Job item = Please copy the following records word for word, keeping every line unchanged.

Records for the exercise =

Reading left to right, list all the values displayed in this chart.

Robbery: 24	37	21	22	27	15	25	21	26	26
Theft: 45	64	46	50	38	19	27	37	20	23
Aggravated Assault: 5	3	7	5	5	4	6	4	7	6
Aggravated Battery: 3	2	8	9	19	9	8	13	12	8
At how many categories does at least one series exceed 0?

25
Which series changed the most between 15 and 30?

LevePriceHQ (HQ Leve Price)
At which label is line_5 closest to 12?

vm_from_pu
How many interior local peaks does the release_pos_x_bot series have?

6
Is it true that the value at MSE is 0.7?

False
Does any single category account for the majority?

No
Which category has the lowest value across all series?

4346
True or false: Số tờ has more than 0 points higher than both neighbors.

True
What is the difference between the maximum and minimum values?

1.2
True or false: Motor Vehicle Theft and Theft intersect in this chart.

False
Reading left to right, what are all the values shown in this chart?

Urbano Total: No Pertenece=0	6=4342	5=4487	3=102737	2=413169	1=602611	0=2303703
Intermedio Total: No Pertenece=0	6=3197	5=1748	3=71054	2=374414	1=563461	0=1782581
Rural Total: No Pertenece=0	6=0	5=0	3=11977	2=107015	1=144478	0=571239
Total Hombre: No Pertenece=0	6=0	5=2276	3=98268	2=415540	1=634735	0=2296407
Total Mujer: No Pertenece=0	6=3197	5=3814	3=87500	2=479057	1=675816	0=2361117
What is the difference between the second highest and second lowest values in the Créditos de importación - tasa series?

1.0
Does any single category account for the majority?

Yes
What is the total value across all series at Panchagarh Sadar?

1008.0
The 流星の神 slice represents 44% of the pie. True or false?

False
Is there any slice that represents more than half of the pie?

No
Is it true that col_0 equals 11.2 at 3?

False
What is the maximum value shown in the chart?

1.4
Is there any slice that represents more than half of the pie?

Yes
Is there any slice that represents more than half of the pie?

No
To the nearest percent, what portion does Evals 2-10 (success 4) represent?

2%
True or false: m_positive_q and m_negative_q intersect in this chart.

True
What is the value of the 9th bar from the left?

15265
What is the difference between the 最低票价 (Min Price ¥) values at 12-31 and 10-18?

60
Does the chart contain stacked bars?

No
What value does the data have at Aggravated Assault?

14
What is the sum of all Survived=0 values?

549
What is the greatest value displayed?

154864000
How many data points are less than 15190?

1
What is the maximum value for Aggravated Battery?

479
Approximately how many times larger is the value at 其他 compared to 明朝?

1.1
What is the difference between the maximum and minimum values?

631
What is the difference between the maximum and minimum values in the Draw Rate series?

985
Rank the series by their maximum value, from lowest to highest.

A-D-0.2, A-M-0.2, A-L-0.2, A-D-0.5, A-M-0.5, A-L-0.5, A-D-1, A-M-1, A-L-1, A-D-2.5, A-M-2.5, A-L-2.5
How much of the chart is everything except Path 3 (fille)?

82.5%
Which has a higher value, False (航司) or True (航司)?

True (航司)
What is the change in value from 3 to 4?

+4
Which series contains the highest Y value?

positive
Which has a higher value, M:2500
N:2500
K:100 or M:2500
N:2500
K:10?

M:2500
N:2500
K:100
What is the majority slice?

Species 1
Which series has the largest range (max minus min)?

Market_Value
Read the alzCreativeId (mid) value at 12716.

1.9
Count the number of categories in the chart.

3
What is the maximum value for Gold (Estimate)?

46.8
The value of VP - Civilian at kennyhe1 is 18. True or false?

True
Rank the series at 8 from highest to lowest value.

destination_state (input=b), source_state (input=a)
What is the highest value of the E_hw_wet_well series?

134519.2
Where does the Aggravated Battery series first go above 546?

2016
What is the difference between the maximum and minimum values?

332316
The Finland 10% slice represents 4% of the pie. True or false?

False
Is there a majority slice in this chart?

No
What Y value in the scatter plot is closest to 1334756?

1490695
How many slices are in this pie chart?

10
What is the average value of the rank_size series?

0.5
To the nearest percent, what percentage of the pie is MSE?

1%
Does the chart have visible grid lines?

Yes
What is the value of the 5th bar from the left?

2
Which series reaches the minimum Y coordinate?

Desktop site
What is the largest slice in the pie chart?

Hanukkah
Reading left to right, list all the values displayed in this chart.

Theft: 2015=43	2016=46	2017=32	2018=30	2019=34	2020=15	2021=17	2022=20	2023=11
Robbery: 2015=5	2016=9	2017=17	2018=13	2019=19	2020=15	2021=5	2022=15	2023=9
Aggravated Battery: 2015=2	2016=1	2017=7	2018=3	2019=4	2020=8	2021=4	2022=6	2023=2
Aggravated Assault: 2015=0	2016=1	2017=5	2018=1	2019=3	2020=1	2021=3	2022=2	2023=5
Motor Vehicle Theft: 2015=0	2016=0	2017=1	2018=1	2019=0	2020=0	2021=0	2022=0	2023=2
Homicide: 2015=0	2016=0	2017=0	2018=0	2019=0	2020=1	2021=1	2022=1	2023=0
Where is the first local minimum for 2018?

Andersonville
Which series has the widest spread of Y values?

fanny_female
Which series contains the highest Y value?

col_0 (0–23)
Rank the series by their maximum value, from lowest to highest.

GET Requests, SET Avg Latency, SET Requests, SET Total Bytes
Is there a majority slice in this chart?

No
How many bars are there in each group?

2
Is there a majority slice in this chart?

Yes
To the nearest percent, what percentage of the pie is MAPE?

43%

Exercise solution =
Reading left to right, list all the values displayed in this chart.

Robbery: 24	37	21	22	27	15	25	21	26	26
Theft: 45	64	46	50	38	19	27	37	20	23
Aggravated Assault: 5	3	7	5	5	4	6	4	7	6
Aggravated Battery: 3	2	8	9	19	9	8	13	12	8
At how many categories does at least one series exceed 0?

25
Which series changed the most between 15 and 30?

LevePriceHQ (HQ Leve Price)
At which label is line_5 closest to 12?

vm_from_pu
How many interior local peaks does the release_pos_x_bot series have?

6
Is it true that the value at MSE is 0.7?

False
Does any single category account for the majority?

No
Which category has the lowest value across all series?

4346
True or false: Số tờ has more than 0 points higher than both neighbors.

True
What is the difference between the maximum and minimum values?

1.2
True or false: Motor Vehicle Theft and Theft intersect in this chart.

False
Reading left to right, what are all the values shown in this chart?

Urbano Total: No Pertenece=0	6=4342	5=4487	3=102737	2=413169	1=602611	0=2303703
Intermedio Total: No Pertenece=0	6=3197	5=1748	3=71054	2=374414	1=563461	0=1782581
Rural Total: No Pertenece=0	6=0	5=0	3=11977	2=107015	1=144478	0=571239
Total Hombre: No Pertenece=0	6=0	5=2276	3=98268	2=415540	1=634735	0=2296407
Total Mujer: No Pertenece=0	6=3197	5=3814	3=87500	2=479057	1=675816	0=2361117
What is the difference between the second highest and second lowest values in the Créditos de importación - tasa series?

1.0
Does any single category account for the majority?

Yes
What is the total value across all series at Panchagarh Sadar?

1008.0
The 流星の神 slice represents 44% of the pie. True or false?

False
Is there any slice that represents more than half of the pie?

No
Is it true that col_0 equals 11.2 at 3?

False
What is the maximum value shown in the chart?

1.4
Is there any slice that represents more than half of the pie?

Yes
Is there any slice that represents more than half of the pie?

No
To the nearest percent, what portion does Evals 2-10 (success 4) represent?

2%
True or false: m_positive_q and m_negative_q intersect in this chart.

True
What is the value of the 9th bar from the left?

15265
What is the difference between the 最低票价 (Min Price ¥) values at 12-31 and 10-18?

60
Does the chart contain stacked bars?

No
What value does the data have at Aggravated Assault?

14
What is the sum of all Survived=0 values?

549
What is the greatest value displayed?

154864000
How many data points are less than 15190?

1
What is the maximum value for Aggravated Battery?

479
Approximately how many times larger is the value at 其他 compared to 明朝?

1.1
What is the difference between the maximum and minimum values?

631
What is the difference between the maximum and minimum values in the Draw Rate series?

985
Rank the series by their maximum value, from lowest to highest.

A-D-0.2, A-M-0.2, A-L-0.2, A-D-0.5, A-M-0.5, A-L-0.5, A-D-1, A-M-1, A-L-1, A-D-2.5, A-M-2.5, A-L-2.5
How much of the chart is everything except Path 3 (fille)?

82.5%
Which has a higher value, False (航司) or True (航司)?

True (航司)
What is the change in value from 3 to 4?

+4
Which series contains the highest Y value?

positive
Which has a higher value, M:2500
N:2500
K:100 or M:2500
N:2500
K:10?

M:2500
N:2500
K:100
What is the majority slice?

Species 1
Which series has the largest range (max minus min)?

Market_Value
Read the alzCreativeId (mid) value at 12716.

1.9
Count the number of categories in the chart.

3
What is the maximum value for Gold (Estimate)?

46.8
The value of VP - Civilian at kennyhe1 is 18. True or false?

True
Rank the series at 8 from highest to lowest value.

destination_state (input=b), source_state (input=a)
What is the highest value of the E_hw_wet_well series?

134519.2
Where does the Aggravated Battery series first go above 546?

2016
What is the difference between the maximum and minimum values?

332316
The Finland 10% slice represents 4% of the pie. True or false?

False
Is there a majority slice in this chart?

No
What Y value in the scatter plot is closest to 1334756?

1490695
How many slices are in this pie chart?

10
What is the average value of the rank_size series?

0.5
To the nearest percent, what percentage of the pie is MSE?

1%
Does the chart have visible grid lines?

Yes
What is the value of the 5th bar from the left?

2
Which series reaches the minimum Y coordinate?

Desktop site
What is the largest slice in the pie chart?

Hanukkah
Reading left to right, list all the values displayed in this chart.

Theft: 2015=43	2016=46	2017=32	2018=30	2019=34	2020=15	2021=17	2022=20	2023=11
Robbery: 2015=5	2016=9	2017=17	2018=13	2019=19	2020=15	2021=5	2022=15	2023=9
Aggravated Battery: 2015=2	2016=1	2017=7	2018=3	2019=4	2020=8	2021=4	2022=6	2023=2
Aggravated Assault: 2015=0	2016=1	2017=5	2018=1	2019=3	2020=1	2021=3	2022=2	2023=5
Motor Vehicle Theft: 2015=0	2016=0	2017=1	2018=1	2019=0	2020=0	2021=0	2022=0	2023=2
Homicide: 2015=0	2016=0	2017=0	2018=0	2019=0	2020=1	2021=1	2022=1	2023=0
Where is the first local minimum for 2018?

Andersonville
Which series has the widest spread of Y values?

fanny_female
Which series contains the highest Y value?

col_0 (0–23)
Rank the series by their maximum value, from lowest to highest.

GET Requests, SET Avg Latency, SET Requests, SET Total Bytes
Is there a majority slice in this chart?

No
How many bars are there in each group?

2
Is there a majority slice in this chart?

Yes
To the nearest percent, what percentage of the pie is MAPE?

43%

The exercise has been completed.